Für uns in Europa heißt das: Wir müssen unsere Beziehungen zu anderen potenten Playern auf eine solide und vernünftige Basis stellen – vor allem zu China und Russland. Einfach wird das nicht, hält man sich vor Augen, dass die EU in grundsätzlichen Fragen – z. B. beim Thema Rechtsstaatlichkeit – so gespalten ist wie selten in ihrer Geschichte.

In Peking und Moskau wird sehr genau registriert, wenn es zwei Regierungschefs aus Ostmitteleuropa gelingt, mit ihrem Festhalten an rechtspopulistischen Positionen in Brüssel den ganzen Laden lahmzulegen.

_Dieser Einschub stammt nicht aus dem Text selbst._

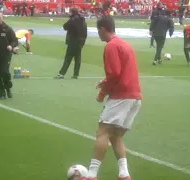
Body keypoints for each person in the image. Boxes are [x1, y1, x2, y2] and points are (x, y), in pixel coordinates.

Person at [83, 15, 142, 180]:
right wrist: (105, 81)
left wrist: (102, 93)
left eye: (98, 31)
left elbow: (115, 73)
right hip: (135, 96)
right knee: (116, 136)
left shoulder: (111, 46)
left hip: (121, 96)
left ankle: (91, 175)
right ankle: (124, 174)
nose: (98, 34)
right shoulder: (125, 45)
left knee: (103, 132)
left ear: (102, 29)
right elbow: (123, 71)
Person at [54, 8, 87, 79]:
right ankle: (76, 74)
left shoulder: (73, 20)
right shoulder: (82, 20)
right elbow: (85, 32)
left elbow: (65, 26)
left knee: (68, 58)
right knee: (77, 58)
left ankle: (61, 73)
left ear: (72, 12)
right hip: (80, 41)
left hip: (73, 41)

Die zwei Schlussfolgerungen sind jede auf ihre Art für die EU bedrohlich: Autoritäre Strukturen haben in Brüssel Stimmen und eine Bühne – und: Die Union ist nicht (mehr) in der Lage, sich auf einen Konsens allgemeiner demokratischer Werte zu verständigen.

Wie widerstandsfähig ist unser Gemeinwesen?

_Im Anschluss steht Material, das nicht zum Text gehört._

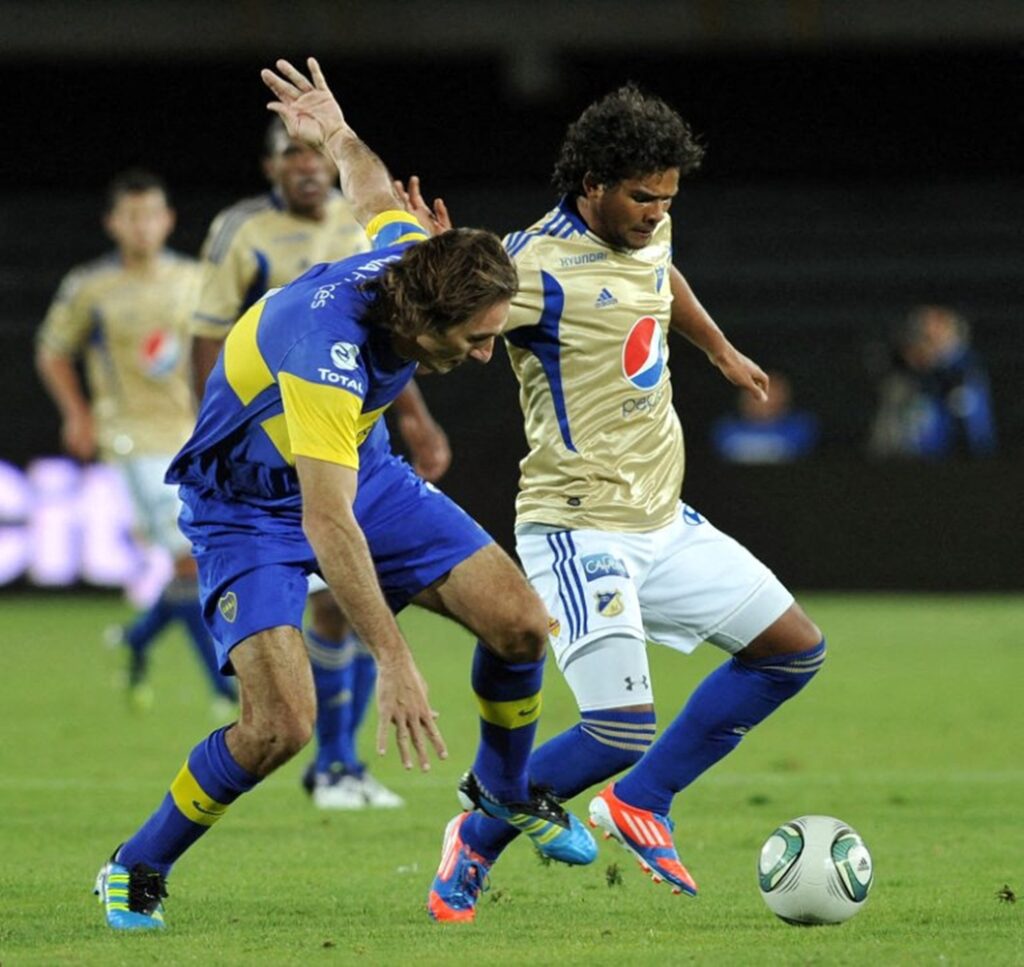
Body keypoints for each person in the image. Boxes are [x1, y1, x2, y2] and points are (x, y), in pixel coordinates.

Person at [93, 58, 594, 932]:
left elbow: (369, 187)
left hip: (362, 469)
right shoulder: (326, 348)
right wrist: (394, 660)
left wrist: (335, 129)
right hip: (246, 506)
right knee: (278, 725)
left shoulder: (411, 258)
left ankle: (504, 791)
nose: (487, 355)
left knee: (521, 624)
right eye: (476, 340)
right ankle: (136, 863)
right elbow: (327, 522)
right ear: (424, 325)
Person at [426, 84, 826, 922]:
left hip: (663, 518)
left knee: (791, 651)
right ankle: (475, 835)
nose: (657, 213)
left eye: (668, 198)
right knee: (616, 727)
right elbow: (450, 326)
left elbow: (660, 275)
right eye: (643, 196)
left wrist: (718, 349)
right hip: (579, 525)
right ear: (592, 184)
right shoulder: (531, 266)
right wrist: (442, 279)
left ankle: (642, 799)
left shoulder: (650, 231)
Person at [191, 119, 451, 810]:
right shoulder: (241, 231)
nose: (307, 167)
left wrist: (416, 416)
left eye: (315, 155)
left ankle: (339, 763)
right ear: (271, 167)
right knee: (331, 605)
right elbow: (209, 335)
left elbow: (391, 330)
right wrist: (209, 427)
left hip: (347, 429)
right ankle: (333, 761)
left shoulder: (355, 223)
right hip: (268, 447)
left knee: (347, 598)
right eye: (291, 156)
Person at [35, 169, 236, 713]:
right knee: (189, 558)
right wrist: (77, 415)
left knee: (194, 560)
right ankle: (223, 687)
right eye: (132, 217)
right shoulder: (91, 287)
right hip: (131, 439)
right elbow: (52, 350)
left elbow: (221, 349)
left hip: (190, 436)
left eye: (151, 215)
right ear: (112, 223)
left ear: (168, 219)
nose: (142, 226)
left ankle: (138, 639)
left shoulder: (194, 279)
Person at [868, 304, 996, 458]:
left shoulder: (964, 375)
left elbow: (976, 438)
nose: (924, 344)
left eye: (932, 337)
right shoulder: (898, 377)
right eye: (921, 335)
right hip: (901, 460)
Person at [710, 369, 819, 463]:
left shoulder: (801, 429)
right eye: (755, 393)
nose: (764, 401)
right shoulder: (724, 430)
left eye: (772, 395)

Womit ein weiteres Phänomen aufscheint, welches uns in den kommenden Monaten und Jahren beschäftigen wird und muss. Auch bei uns, in einer auf solidem wirtschaftlichem Fundament stehenden Gesellschaft, bröckelt der Konsens und damit die Basis der parlamentarisch-demokratischen Konstruktion.

Natürlich sind unterschiedliche Meinungen über das richtige Vorgehen im Kampf gegen eine Pandemie statthaft, in einer Demokratie sogar erforderlich. Aber der anschwellende Protest, die sich formierende Front gegen entschiedenes Handeln gibt doch großen Anlass zur Sorge.

Wenn Ärzte, die sich an Massenimpfungen beteiligen wollen, beschimpft und bedroht werden, wenn Verschwörungstheorien mehr werden als die spinnerten Flausen Einzelner, dann ist Gefahr im Verzug. Auch deswegen, weil sich mittlerweile in den demokratischen Institutionen mit der AfD eine Kraft etabliert hat, die bereit ist, um jedes noch so kleinen taktischen Vorteils willen jeden noch so absurden Humbug mitzumachen.

Helmut Schmidt war Zeit seines Lebens davon überzeugt, dass die Deutschen ein „gefährdetes Volk“ sind. Und schon Goethe mahnte mit Blick auf seine Landsleute einst: „Der Baum neigt zum Verwildern.“ Das kommende Jahr wird uns den Hinweis darauf liefern, wie stark und widerstandsfähig unser Gemeinwesen gegen jene Kräfte ist, die durch die Pandemie entgrenzt und mancherorts geradezu entfesselt wurden. Übrigens: Auch hier gilt wiederum die Analogie zum Brennglas, das bereits vorhandene oder im Kern angelegte Entwicklungen fokussiert, verstärkt, beschleunigt.

Ereignisse, die welthistorische Umbrüche nach sich ziehen, spielen sich oftmals zunächst abseits der öffentlichen Aufmerksamkeit ab. Kaum jemand ahnte 1455, was sich in der Mainzer Studierstube des Johannes Gutenberg abspielte und wie das die Welt reformieren sollte; nur wenige registrierten 1991 die Geburt des Internets, das schon wenige Jahre später den Globus veränderte.

Der Einschlag des Corona-Meteoriten vollzog sich dagegen vor aller Augen. Gleichwohl könnten die Auswirkungen langfristig von ähnlicher Tragweite sein. Auch deshalb wird 2021 ein entscheidendes Jahr für die Frage nach dem Wohin.